Sunday, February 3, 2013

Muslim-Woman Threw Acid at London-Woman’s Face?


Before and after acid-attack photos of Naomi Oni (2012).
Naomi Oni, 20, had finished work at a Victoria's Secret store in east London in December and was only five minutes from home when a woman wearing a niqab threw a chemical substance at her, the London Evening Standard reports.

The store assistant had just got off the bus and was talking to her boyfriend Ato Owede, 23, on her phone when she felt someone walking behind her in Lodge Avenue in Dagenham at around 12.40am.

She said:“I’d been working a late shift and was talking to my boyfriend about what we were going to do for New Year when I saw this Muslim woman wearing a niqab covering her face. I thought it was a bit strange at that time of night, but she didn’t say anything and I kept on walking.

Then I felt a splash on my face. It burned and I screamed out. I started running and screaming, holding my face, all the way home. I didn’t look back.

I got home and I was screaming and banging on the door. I was hysterical. Luckily my godmother, who is a pharmacist, was at home with my mum and she helped me and kept dipping my face in water and trying to calm me down until the police and ambulance got there. I was in shock. Saying: ‘Who would do that? Who would do that?’ How could anyone do this?”

Ms Oni sustained burns to her face, neck, arms, legs and body. She was released from Broomfield Hospital's burns unit last weekend after spending almost a month in specialist care.

She has released images of her shocking injuries in the hope they will help police find her attacker, whose face was unrecognisable under a veil.

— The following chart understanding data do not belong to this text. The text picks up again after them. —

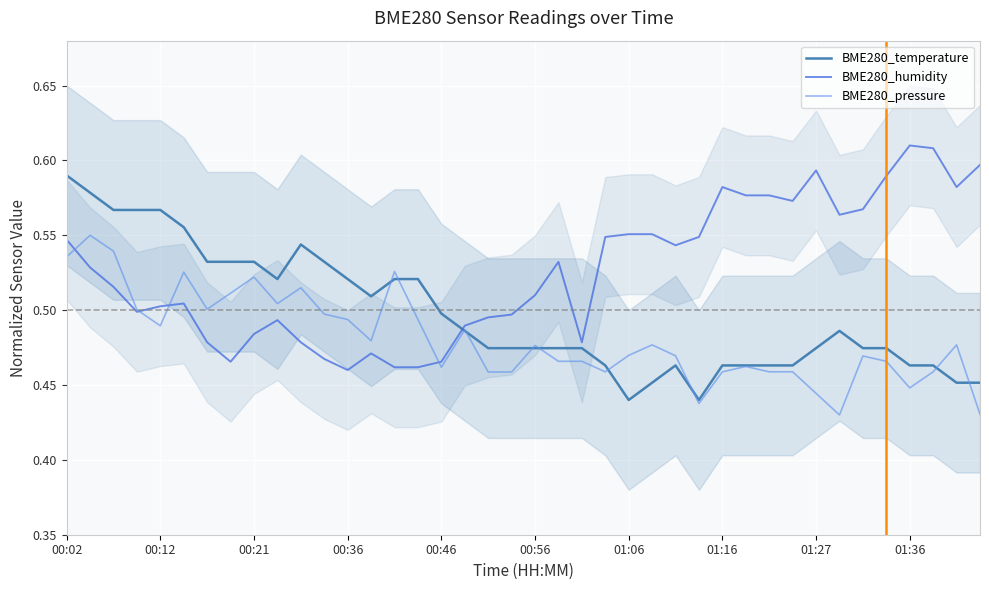

The value of BME280_humidity at 01:27 is 0.3. True or false?

False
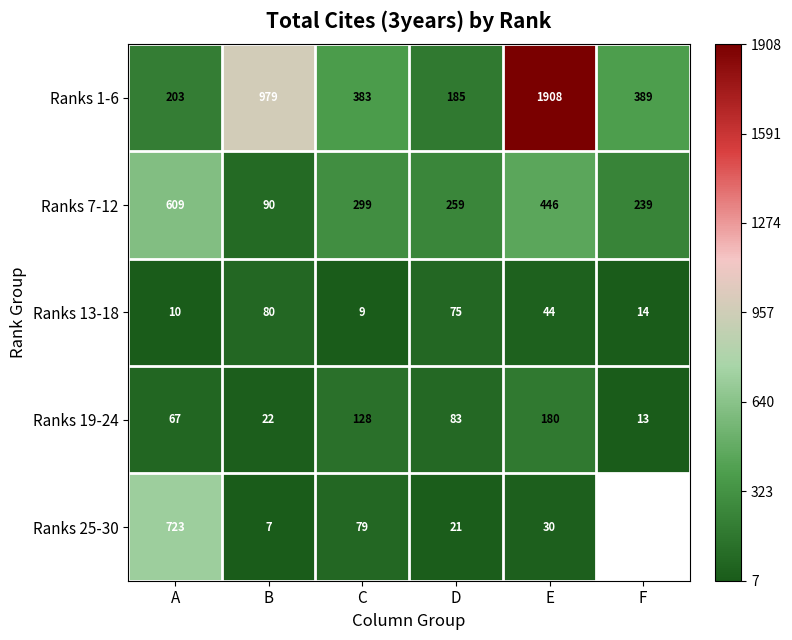

At which category is the sum across all series the highest?

E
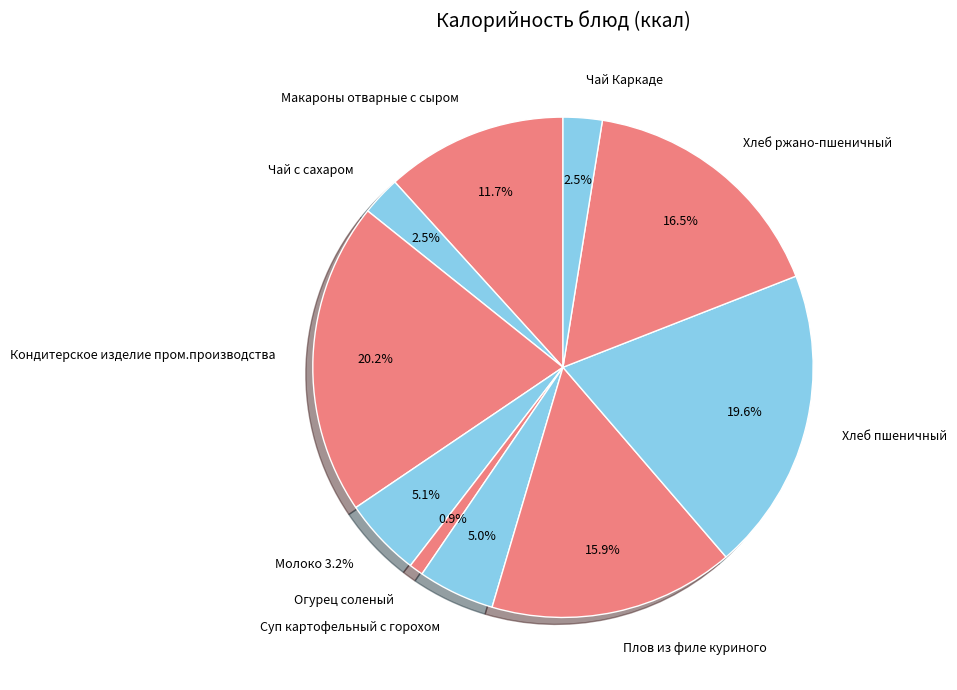

What percentage is NOT represented by Чай с сахаром?

97.5%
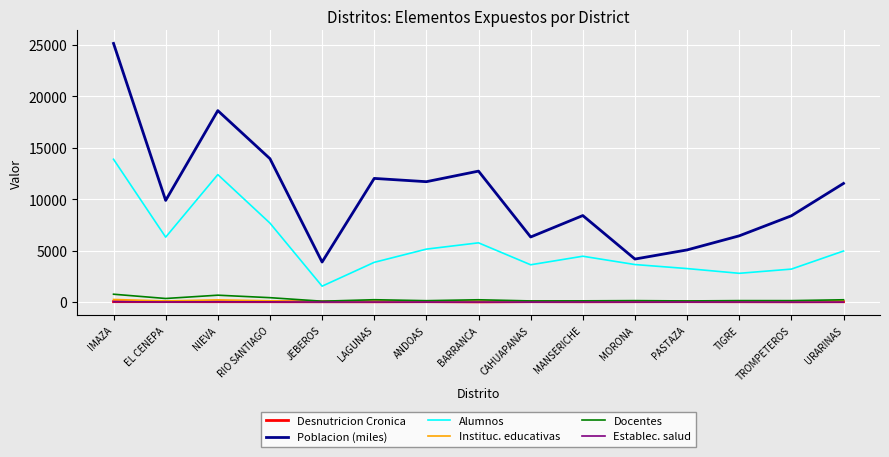

True or false: Instituc. educativas has a value of 82.0 at BARRANCA.

True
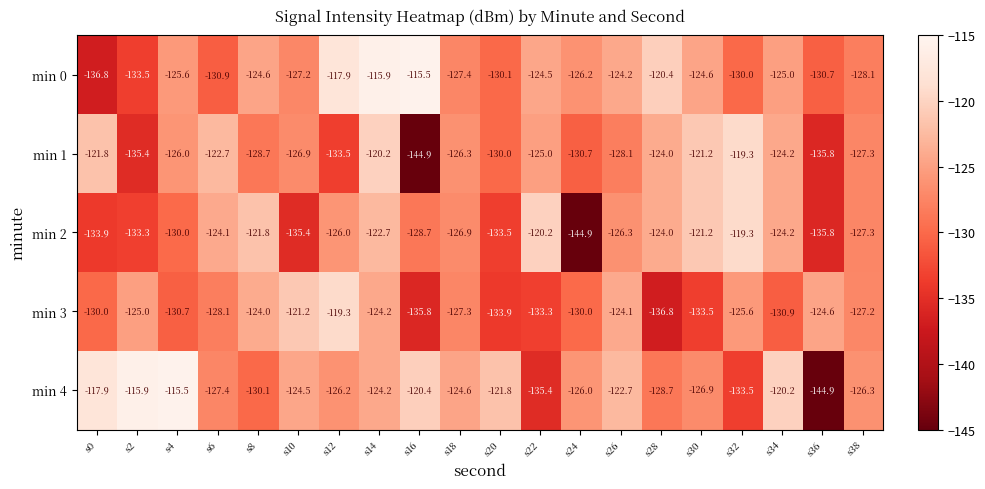

What is the average value of the min 3 series?

-128.3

Niqab-clad women in-front-of Victoria's Secret.
Ms Oni, who was on the phone to her boyfriend when she was attacked, told the London Evening Standard her life had been destroyed.

"I look in the mirror and it just isn't me. I'll never look the same again. I've always been outgoing and confident in my job and in my personal life, used to getting attention for the way I dress or my hair, but now I don't want anyone looking at me," she said.

"I don't want people to see me in public. I don't want to get the tube or the bus. If I have to go to the hospital I take a taxi. I don't know if I'll ever be able to go back to my job. I was planning to go to college in September to study media and fashion, but I don't even know if I'll be able to do that."

Ms Oni has been left with only partial vision in her right eye and is facing extensive skin grafts and surgeries. With her attacker still at large, she said she no longer felt safe at the council flat she had shared with her mother, and the pair have since moved to a friend's house.

A Scotland Yard spokesman said acid attacks were “extremely rare” and that detectives were keeping an “open mind as to the motive.” Officers from Barking and Dagenham are investigating. No arrests have been made and inquiries are ongoing.

Niqab-clad Muslim women in East London.